Es hat immer mit Macht und Ohnmacht zu tun. Quälen und gequält werden“ 
 
Almuth klärt auf: „Es gibt dominant, devot, masochistisch und sadistisch. Masochismus und Sadismus sind nach zwei berühmten Autoren benannt: Ersterer nach Leopold von Sacher-Masoch, der die Novelle „Venus im Pelz“ geschrieben hat. Masochistisch heißt, dass jemand das ihm zugefügte Leid genießt. Es hat immer mit Macht und Ohnmacht zu tun. Quälen oder gequält werden. Sadismus geht zurück auf Marquis de Sade, dessen Romane sich um Demütigung von anderen Menschen drehen. Der Sadist quält also gerne. Devot ist die freiwillig untergeordnete Rolle. Der oder die Dominante ist der bestimmende Part.“
Backstage werden zuallererst die Outfits auf eine Kleiderstange gehängt und sortiert. „Dragonscales“, die erste große Kollektion des jungen Labels, umfasst Kleider, Tanktops, Catsuits und Korsetts aus unzähligen kleinen, ledernen Drachenschuppen mit einer edlen Lackschicht in Bronze-, Gold- und Rottönen. Die Kleidungsstücke sind mit feinem, schwarzem Mesh unterfüttert.

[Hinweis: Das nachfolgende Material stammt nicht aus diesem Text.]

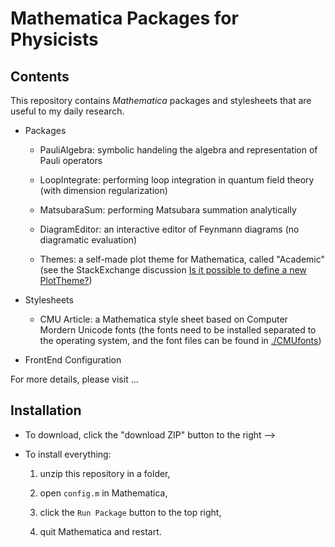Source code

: # Mathematica Packages for Physicists

## Contents

This repository contains *Mathematica* packages and stylesheets that are useful to my daily research.

- Packages

  - PauliAlgebra: symbolic handeling the algebra and representation of Pauli operators
  
  - LoopIntegrate: performing loop integration in quantum field theory (with dimension regularization)
  
  - MatsubaraSum: performing Matsubara summation analytically
  
  - DiagramEditor: an interactive editor of Feynmann diagrams (no diagramatic evaluation)
  
  - Themes: a self-made plot theme for Mathematica, called "Academic" (see the StackExchange discussion [Is it possible to define a new PlotTheme?](https://mathematica.stackexchange.com/questions/54545/is-it-possible-to-define-a-new-plottheme)) 
  
- Stylesheets

  - CMU Article: a Mathematica style sheet based on Computer Mordern Unicode fonts (the fonts need to be installed separated to the operating system, and the font files can be found in [./CMUfonts](https://github.com/EverettYou/Mathematica-for-physics/tree/master/CMUfonts))
  
- FrontEnd Configuration

For more details, please visit ...

## Installation 

- To download, click the "download ZIP" button to the right -->

- To install everything:

  1. unzip this repository in a folder,

  2. open `config.m` in Mathematica,

  3. click the `Run Package` button to the top right,

  4. quit Mathematica and restart.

Kein Latex, kein Gummi, keine Klischeeerfüllung. Dafür sinnliche und pittoreske Kleider, die dem Namen der Veranstaltung in Nichts nachstehen.
Die Models treffen ein. Die Verwandlung beginnt. Make up, Haare, künstliche Fingernägel. Ab jetzt wird sich laufend aus- und angezogen. Lars (
Name geändert) zieht sich nur aus. Er ist heute der Sklave. „Wie schön du betteln kannst. Tu’s nochmal“, befiehlt am späten Abend eine süffisante Stimme und Maleficent, die dunkle Fee, schreitet originalgetreu mit Hörnern und wehendem Umgang auf die Bühne. In den nächsten fünf Minuten laufen keine stereotypischen Fetischkostüme aus Plastikleder und billigem PVC über den Catwalk, sondern liebevolle Einzelanfertigungen mit Niveau. Oder Lars. Der krabbelt, an einer Metallkette angeleint, seiner Herrin hinterher. Die Menge jubelt.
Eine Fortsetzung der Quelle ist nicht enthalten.